[Extracted data entries]
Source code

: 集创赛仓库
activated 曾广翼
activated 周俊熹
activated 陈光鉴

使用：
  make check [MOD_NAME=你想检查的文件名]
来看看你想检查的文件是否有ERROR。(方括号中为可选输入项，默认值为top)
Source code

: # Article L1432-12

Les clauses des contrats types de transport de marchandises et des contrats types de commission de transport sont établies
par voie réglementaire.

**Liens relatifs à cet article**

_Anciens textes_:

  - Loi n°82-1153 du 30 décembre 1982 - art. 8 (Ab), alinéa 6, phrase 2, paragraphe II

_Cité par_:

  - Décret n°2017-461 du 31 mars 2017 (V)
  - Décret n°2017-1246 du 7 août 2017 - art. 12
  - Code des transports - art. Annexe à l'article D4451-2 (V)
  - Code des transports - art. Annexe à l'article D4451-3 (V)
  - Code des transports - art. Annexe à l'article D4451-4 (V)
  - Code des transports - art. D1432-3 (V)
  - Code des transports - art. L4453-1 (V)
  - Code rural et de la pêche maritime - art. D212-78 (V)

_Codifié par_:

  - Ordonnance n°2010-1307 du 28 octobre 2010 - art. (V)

PROBLEM REQUIREMENTS – Write out all of the rows above word for word, keeping every character, line break, and symbol unchanged.

COMPLETED EXERCISE –
Source code

: 集创赛仓库
activated 曾广翼
activated 周俊熹
activated 陈光鉴

使用：
  make check [MOD_NAME=你想检查的文件名]
来看看你想检查的文件是否有ERROR。(方括号中为可选输入项，默认值为top)
Source code

: # Article L1432-12

Les clauses des contrats types de transport de marchandises et des contrats types de commission de transport sont établies
par voie réglementaire.

**Liens relatifs à cet article**

_Anciens textes_:

  - Loi n°82-1153 du 30 décembre 1982 - art. 8 (Ab), alinéa 6, phrase 2, paragraphe II

_Cité par_:

  - Décret n°2017-461 du 31 mars 2017 (V)
  - Décret n°2017-1246 du 7 août 2017 - art. 12
  - Code des transports - art. Annexe à l'article D4451-2 (V)
  - Code des transports - art. Annexe à l'article D4451-3 (V)
  - Code des transports - art. Annexe à l'article D4451-4 (V)
  - Code des transports - art. D1432-3 (V)
  - Code des transports - art. L4453-1 (V)
  - Code rural et de la pêche maritime - art. D212-78 (V)

_Codifié par_:

  - Ordonnance n°2010-1307 du 28 octobre 2010 - art. (V)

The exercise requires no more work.